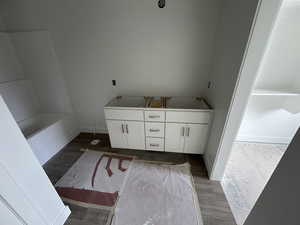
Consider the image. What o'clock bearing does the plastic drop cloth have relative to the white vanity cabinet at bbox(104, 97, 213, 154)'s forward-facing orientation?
The plastic drop cloth is roughly at 12 o'clock from the white vanity cabinet.

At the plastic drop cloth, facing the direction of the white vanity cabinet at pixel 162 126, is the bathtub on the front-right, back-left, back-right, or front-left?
front-left

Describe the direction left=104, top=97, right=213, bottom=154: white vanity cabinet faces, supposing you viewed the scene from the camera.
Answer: facing the viewer

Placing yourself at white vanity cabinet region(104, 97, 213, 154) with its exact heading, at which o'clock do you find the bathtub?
The bathtub is roughly at 3 o'clock from the white vanity cabinet.

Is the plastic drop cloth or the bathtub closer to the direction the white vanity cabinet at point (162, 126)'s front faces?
the plastic drop cloth

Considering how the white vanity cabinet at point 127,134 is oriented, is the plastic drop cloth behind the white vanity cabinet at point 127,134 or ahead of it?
ahead

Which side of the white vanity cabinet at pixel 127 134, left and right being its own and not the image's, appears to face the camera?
front

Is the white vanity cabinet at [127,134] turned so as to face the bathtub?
no
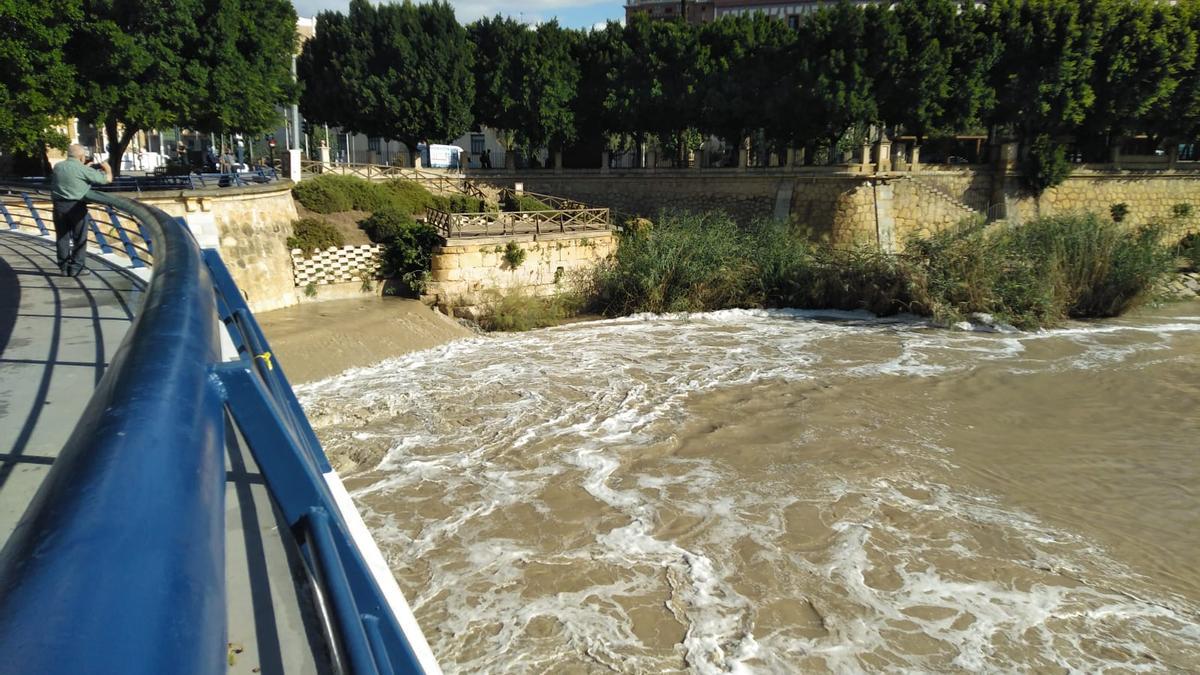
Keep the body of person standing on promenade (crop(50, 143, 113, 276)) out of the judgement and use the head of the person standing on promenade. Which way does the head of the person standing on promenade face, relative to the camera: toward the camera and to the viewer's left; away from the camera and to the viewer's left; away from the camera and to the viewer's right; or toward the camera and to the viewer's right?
away from the camera and to the viewer's right

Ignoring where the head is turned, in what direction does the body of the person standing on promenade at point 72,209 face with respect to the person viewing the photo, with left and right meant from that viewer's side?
facing away from the viewer and to the right of the viewer

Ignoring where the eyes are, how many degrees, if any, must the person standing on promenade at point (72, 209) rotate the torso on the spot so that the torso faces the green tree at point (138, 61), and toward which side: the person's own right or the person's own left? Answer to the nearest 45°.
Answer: approximately 45° to the person's own left

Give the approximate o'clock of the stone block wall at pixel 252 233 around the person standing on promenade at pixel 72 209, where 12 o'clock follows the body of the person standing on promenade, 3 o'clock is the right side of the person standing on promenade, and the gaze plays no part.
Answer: The stone block wall is roughly at 11 o'clock from the person standing on promenade.

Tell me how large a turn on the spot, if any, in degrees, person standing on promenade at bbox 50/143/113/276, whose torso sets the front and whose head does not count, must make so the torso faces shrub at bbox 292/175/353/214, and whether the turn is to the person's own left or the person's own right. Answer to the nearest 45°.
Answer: approximately 45° to the person's own left

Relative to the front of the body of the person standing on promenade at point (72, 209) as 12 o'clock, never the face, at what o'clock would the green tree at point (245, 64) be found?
The green tree is roughly at 11 o'clock from the person standing on promenade.
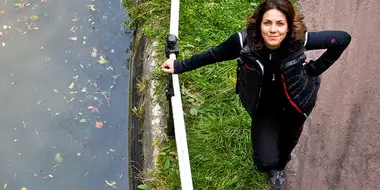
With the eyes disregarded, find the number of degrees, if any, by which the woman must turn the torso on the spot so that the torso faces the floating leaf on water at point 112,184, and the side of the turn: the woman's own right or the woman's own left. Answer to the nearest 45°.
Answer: approximately 135° to the woman's own right

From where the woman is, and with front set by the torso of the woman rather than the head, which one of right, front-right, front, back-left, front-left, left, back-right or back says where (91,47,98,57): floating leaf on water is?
back-right

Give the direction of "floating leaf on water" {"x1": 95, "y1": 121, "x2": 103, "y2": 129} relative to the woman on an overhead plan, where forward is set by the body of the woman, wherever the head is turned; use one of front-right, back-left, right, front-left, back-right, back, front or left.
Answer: back-right

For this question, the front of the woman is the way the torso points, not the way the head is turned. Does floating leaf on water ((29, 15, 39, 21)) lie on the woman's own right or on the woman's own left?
on the woman's own right

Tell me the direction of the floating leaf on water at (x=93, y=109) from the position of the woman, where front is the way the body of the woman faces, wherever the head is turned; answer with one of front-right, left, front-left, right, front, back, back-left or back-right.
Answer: back-right

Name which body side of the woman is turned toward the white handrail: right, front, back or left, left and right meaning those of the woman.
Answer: right

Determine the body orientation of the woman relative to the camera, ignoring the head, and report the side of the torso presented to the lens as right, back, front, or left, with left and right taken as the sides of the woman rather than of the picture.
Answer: front

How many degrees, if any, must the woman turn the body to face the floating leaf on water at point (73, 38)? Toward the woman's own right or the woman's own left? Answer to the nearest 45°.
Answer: approximately 135° to the woman's own right

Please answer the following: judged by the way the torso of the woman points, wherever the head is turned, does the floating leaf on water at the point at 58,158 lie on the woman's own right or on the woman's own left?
on the woman's own right
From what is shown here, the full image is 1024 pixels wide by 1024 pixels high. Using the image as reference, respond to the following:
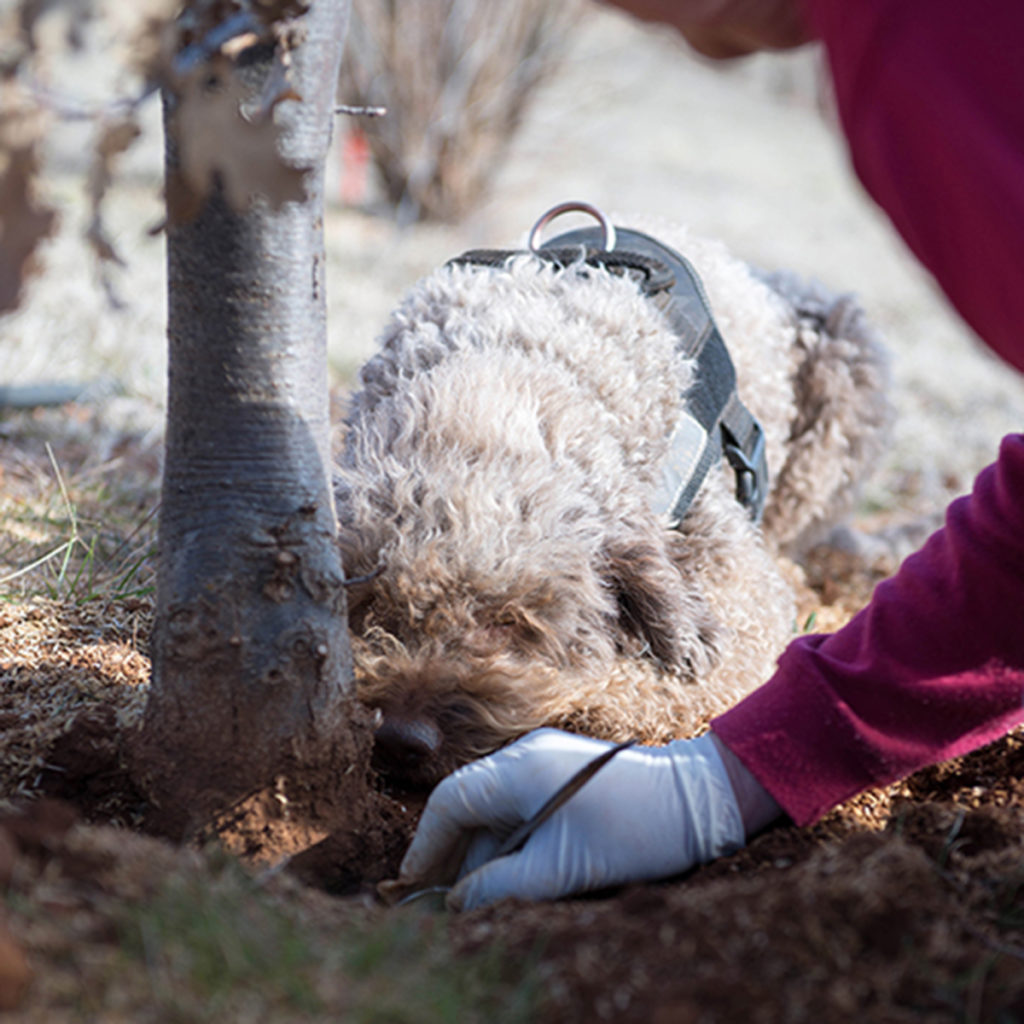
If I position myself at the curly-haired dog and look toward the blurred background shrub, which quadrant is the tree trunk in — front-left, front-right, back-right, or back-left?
back-left

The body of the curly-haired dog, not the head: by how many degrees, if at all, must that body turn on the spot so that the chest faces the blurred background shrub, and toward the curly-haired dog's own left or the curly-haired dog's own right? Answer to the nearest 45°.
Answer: approximately 135° to the curly-haired dog's own right

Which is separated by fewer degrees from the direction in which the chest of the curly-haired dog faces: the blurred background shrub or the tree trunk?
the tree trunk

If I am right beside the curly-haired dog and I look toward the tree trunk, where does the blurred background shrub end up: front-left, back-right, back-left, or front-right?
back-right

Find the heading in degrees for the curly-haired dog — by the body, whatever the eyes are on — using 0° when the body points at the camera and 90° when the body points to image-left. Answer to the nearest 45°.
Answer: approximately 45°

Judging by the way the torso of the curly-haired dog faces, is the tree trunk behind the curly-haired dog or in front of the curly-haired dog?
in front
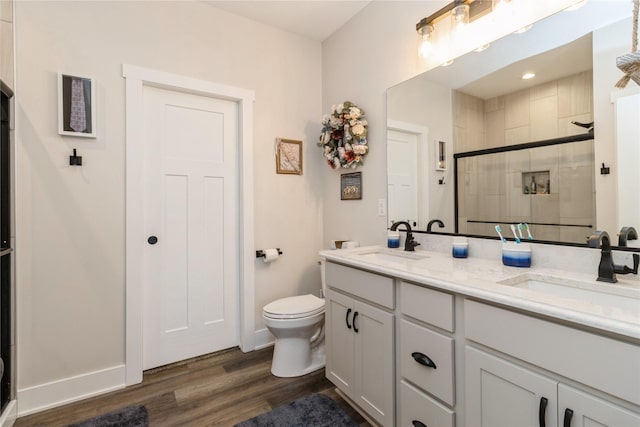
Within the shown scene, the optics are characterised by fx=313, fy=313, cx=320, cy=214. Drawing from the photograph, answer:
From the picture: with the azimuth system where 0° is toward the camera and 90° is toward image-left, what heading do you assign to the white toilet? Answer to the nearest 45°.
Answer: approximately 45°

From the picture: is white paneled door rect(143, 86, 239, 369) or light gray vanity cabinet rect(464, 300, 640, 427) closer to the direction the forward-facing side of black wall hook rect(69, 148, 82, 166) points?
the light gray vanity cabinet

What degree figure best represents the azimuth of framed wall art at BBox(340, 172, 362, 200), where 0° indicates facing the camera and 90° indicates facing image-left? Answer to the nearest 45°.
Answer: approximately 45°

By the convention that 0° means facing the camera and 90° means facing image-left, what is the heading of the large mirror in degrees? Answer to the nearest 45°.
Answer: approximately 45°
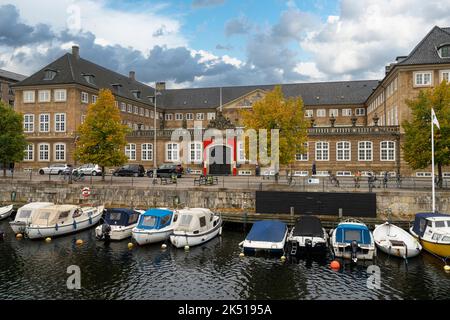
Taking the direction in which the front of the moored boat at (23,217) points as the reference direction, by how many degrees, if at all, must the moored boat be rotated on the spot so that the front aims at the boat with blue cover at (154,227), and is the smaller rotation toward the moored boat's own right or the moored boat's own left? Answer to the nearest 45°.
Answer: approximately 90° to the moored boat's own right

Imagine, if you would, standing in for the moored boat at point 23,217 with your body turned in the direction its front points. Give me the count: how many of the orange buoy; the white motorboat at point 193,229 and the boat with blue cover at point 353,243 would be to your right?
3

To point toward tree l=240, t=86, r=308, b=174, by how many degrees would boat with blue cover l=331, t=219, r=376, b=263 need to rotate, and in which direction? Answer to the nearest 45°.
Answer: approximately 45° to its left

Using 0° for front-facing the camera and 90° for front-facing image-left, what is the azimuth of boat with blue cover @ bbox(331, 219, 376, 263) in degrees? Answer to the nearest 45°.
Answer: approximately 180°

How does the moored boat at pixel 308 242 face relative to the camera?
away from the camera

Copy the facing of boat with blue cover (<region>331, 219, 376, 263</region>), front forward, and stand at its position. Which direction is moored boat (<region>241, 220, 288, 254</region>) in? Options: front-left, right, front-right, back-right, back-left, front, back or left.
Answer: left

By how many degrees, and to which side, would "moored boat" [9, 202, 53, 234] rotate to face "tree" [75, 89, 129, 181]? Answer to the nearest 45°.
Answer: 0° — it already faces it

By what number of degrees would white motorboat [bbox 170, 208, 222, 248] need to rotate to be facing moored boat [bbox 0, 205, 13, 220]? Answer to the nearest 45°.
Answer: approximately 90° to its left

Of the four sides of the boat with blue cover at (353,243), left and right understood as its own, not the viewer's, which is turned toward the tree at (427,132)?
front

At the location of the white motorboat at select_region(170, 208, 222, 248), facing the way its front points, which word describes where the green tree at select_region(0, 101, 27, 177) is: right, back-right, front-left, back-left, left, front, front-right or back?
left

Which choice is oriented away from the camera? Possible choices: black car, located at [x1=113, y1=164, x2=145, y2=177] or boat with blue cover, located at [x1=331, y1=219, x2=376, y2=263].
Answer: the boat with blue cover

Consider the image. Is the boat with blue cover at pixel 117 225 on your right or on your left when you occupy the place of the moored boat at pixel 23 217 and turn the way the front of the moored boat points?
on your right

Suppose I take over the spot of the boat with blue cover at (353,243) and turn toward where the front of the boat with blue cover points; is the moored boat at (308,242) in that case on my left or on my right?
on my left

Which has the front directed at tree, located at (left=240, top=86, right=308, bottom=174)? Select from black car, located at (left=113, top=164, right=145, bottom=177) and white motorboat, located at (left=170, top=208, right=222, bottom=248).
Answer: the white motorboat
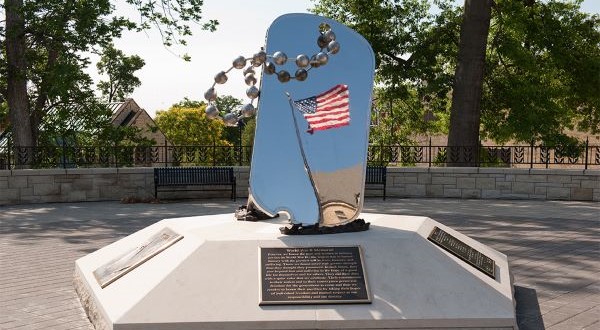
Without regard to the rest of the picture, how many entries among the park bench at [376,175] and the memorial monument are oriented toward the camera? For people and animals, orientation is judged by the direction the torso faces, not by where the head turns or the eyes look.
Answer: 2

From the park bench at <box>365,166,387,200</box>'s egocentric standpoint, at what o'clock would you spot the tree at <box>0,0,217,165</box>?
The tree is roughly at 3 o'clock from the park bench.

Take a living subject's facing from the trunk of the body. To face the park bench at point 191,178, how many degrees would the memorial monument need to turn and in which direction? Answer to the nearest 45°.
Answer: approximately 180°

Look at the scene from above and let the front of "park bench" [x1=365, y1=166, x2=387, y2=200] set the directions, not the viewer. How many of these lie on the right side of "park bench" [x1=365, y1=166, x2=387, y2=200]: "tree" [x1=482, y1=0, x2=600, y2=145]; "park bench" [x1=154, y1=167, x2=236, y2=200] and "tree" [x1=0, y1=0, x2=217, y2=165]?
2

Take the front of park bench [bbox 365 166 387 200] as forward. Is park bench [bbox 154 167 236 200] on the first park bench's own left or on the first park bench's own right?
on the first park bench's own right

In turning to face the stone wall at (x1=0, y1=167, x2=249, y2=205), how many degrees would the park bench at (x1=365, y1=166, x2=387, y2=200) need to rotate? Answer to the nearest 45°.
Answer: approximately 90° to its right

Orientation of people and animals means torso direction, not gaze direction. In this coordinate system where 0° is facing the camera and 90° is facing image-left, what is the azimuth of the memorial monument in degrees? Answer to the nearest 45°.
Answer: approximately 0°

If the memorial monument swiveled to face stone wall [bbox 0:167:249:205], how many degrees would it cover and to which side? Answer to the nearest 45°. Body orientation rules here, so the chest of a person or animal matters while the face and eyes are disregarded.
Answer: approximately 135° to its right

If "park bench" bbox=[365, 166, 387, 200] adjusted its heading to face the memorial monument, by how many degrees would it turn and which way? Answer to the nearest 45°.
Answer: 0° — it already faces it

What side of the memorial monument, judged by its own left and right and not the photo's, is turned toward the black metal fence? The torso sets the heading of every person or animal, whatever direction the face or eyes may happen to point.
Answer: back
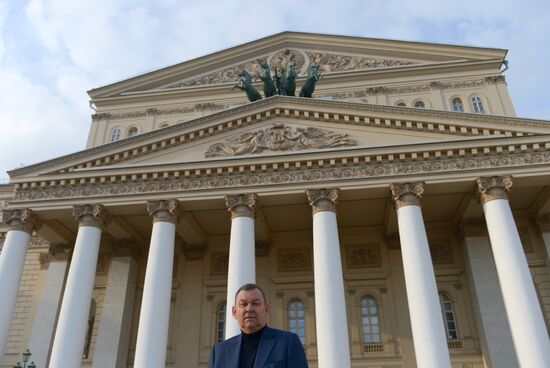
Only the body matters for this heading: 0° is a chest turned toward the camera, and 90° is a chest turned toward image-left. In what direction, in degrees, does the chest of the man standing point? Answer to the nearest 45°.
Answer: approximately 0°

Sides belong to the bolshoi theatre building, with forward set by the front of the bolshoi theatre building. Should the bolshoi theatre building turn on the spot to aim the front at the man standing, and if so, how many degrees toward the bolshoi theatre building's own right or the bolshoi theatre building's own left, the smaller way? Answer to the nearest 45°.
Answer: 0° — it already faces them

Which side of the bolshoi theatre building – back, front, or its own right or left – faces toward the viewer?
front

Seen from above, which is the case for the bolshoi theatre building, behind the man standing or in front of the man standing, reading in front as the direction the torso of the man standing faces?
behind

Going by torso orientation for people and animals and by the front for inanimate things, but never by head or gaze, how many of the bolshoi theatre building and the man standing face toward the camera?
2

---

• TASK BRIEF: Give back, word for word, the listing above from its first line up to and including the line with "The bathtub is". Leave the pictures out.

• SOLUTION TO THIS PROBLEM:
Consider the image. What o'clock bearing does the plastic drop cloth have relative to the white vanity cabinet at bbox(104, 97, 213, 154)'s forward-facing orientation?
The plastic drop cloth is roughly at 12 o'clock from the white vanity cabinet.

At the plastic drop cloth, facing the direction of the white vanity cabinet at pixel 162 126, is the bathtub on the front-right, back-left, back-right, or front-left?
front-left

Describe the direction left=104, top=97, right=213, bottom=154: white vanity cabinet faces, supposing you viewed the scene from the camera.
Answer: facing the viewer

Placing yourself at white vanity cabinet region(104, 97, 213, 154) with its exact heading, at which o'clock do you find the bathtub?
The bathtub is roughly at 3 o'clock from the white vanity cabinet.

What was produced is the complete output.